I have heard for many years that Kennedy got the idea of the tax cut from German Chancellor Ludwig Erhard, but have never been able to confirm it. I tried to find press reports about any meetings they had but came up empty.

Incidentally, there was a much bigger tax component to the German economic miracle than is commonly known. When Erhard reformed the currency he lopped a zero or two off the currency but didn't change the thresholds for the tax brackets. This had the effect of giving everyone a huge tax cut; they were taxed as if they were making a fraction of their former income.

I've read the Heller article but do not remember if he got into this. I believe he also wrote an article for the NTJ that was favorable toward the Shoup tax reforms in Japan.

Daniel Kuehn writes:

I see Byrd was backwards on more than just civil rights!

(I'm a little bitter... my great grandad lost his job thanks to Byrd and his machine when he tried to integrate Arlington County schools)

Xiaoqing Liu writes:

In my opinion, I do think that the tax cut would effectively stimulate economy.
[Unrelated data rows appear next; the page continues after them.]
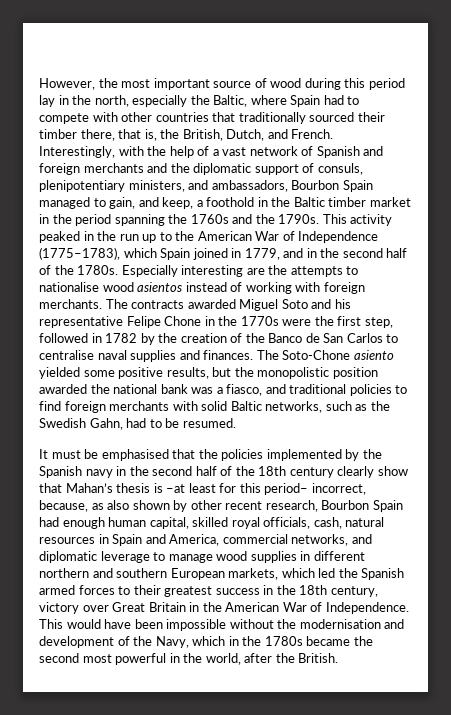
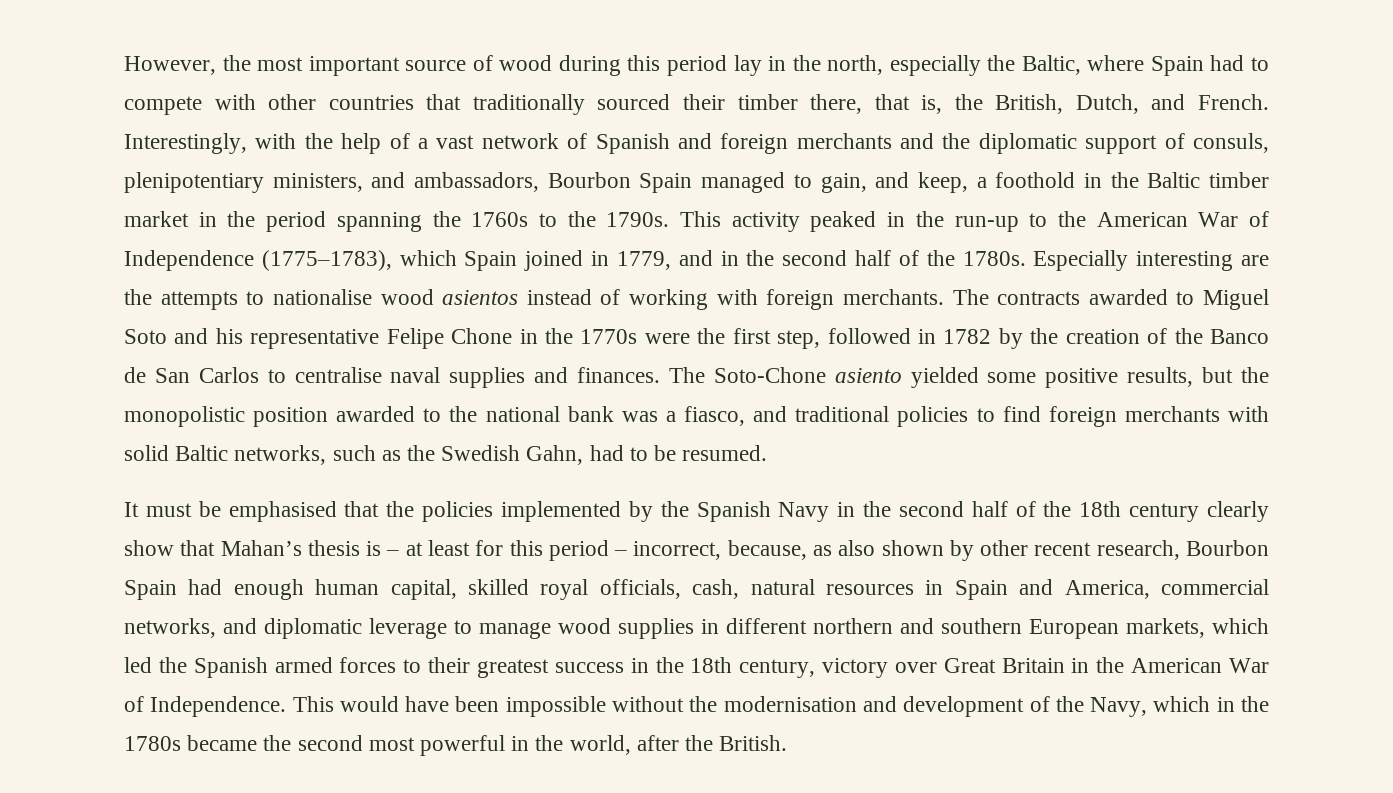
[232,214,253,224] and -> [538,213,557,227] to
[119,234,157,243] run up -> [954,216,1019,232] run-up
(236, 304) none -> [1176,291,1195,305] to
(87, 389) none -> [423,408,442,422] to
[85,469,113,478] navy -> [778,502,830,522] Navy
[166,484,186,493] –at -> [386,542,423,556] – at
[264,483,309,495] period– -> [548,540,628,561] period –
Firstly, cutting marginal tax rate on personal income enable people to have more money to spend, which would shift the demand curve to the right. As the demand curve shift, price of product would rise within the same quantity. As the price rise, the producer would produce more to win more profit, also, high profit will attract more companies to enter the industry. As a result, more job opportunities are created.

Secondly, higher income motivate people to work harder and more creatively, which will shift the marginal labor quantity curve to the right. In general, improvement in labor productivity will shoot up GDP.

James writes:

Xiaoqing Liu,

Yes, if the cost of government goes down then your analysis is 100% correct. It's no different than a decrease in the cost of oil or any other thing that everyone has to pay.

However, if the government spends $100, then it must collect $100 in taxes sooner or later. A tax cut only pushes taxes into the future. That's the problem with the Keynesian model. It assumes that a government can stimulate the economy just by delaying taxes. This will only work if the taxpayer ignores the effect of an unavoidable tax increase in the future.

Luke Carlson writes:

I think you might be interested in the blog of Ludwig Erhard's great-nephew, Andreas Kluth; he writes for The Economist.